| 課題の指示 |
下のデータをすべて一字一句変えずに書き写しなさい。ただし、画像は解答に含めないこと。

| 入力データ |
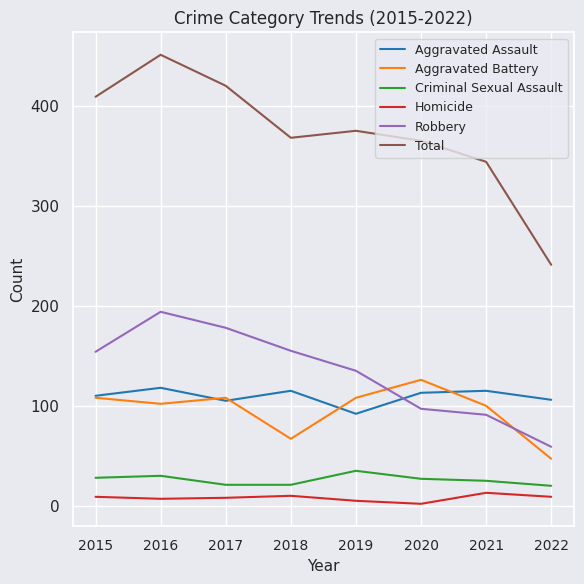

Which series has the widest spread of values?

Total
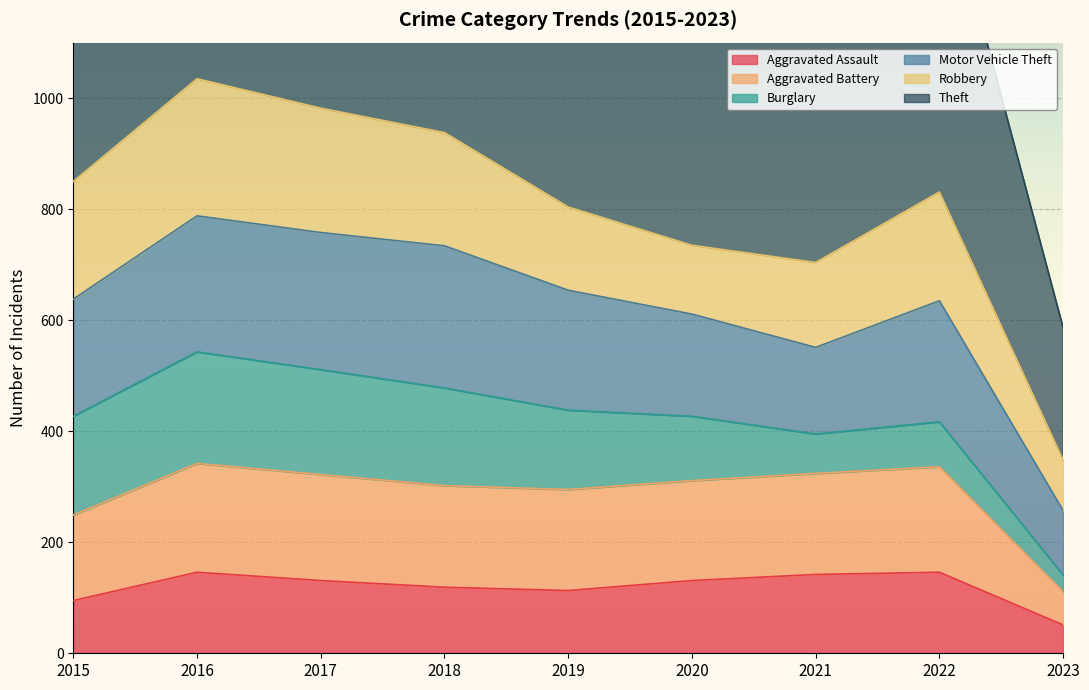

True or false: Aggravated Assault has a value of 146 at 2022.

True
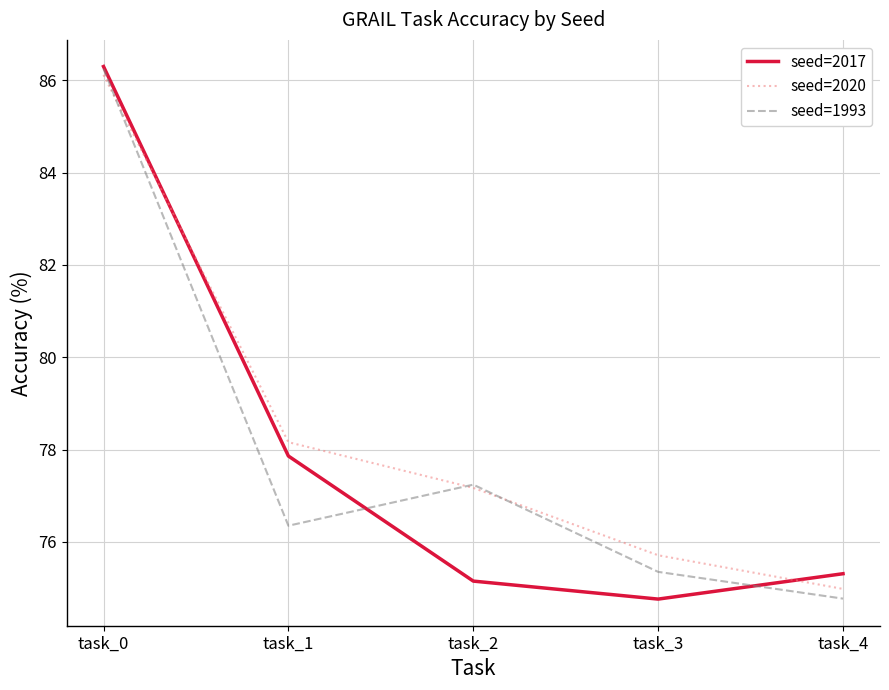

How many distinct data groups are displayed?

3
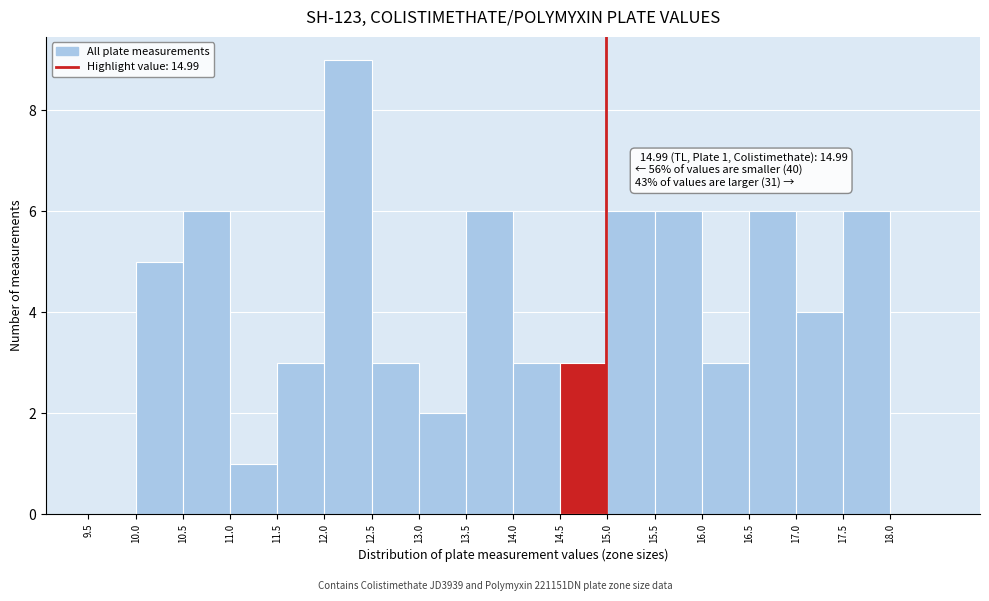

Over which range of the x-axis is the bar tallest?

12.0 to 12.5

| 完成した解答 |
Which series has the widest spread of values?

Total

True or false: Aggravated Assault has a value of 146 at 2022.

True

How many distinct data groups are displayed?

3

Over which range of the x-axis is the bar tallest?

12.0 to 12.5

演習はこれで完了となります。